GOAL OF THE EXERCISE:
From the data below, return each line in which the string "plus" is found.

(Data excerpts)
■ ■ ■

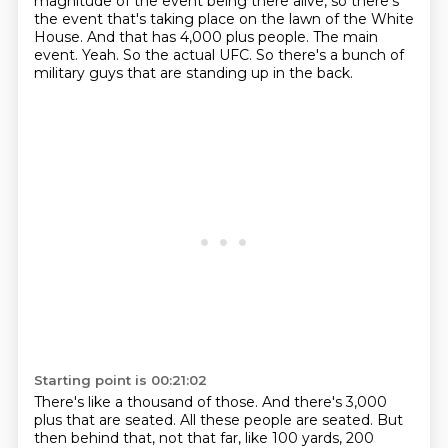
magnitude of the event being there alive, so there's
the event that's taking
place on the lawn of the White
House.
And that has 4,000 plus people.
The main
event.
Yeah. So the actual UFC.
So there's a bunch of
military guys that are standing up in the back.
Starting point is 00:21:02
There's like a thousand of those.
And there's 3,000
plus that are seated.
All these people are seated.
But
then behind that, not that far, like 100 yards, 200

■ ■ ■

SOLUTION FOR THIS TASK:
And that has 4,000 plus people.
plus that are seated.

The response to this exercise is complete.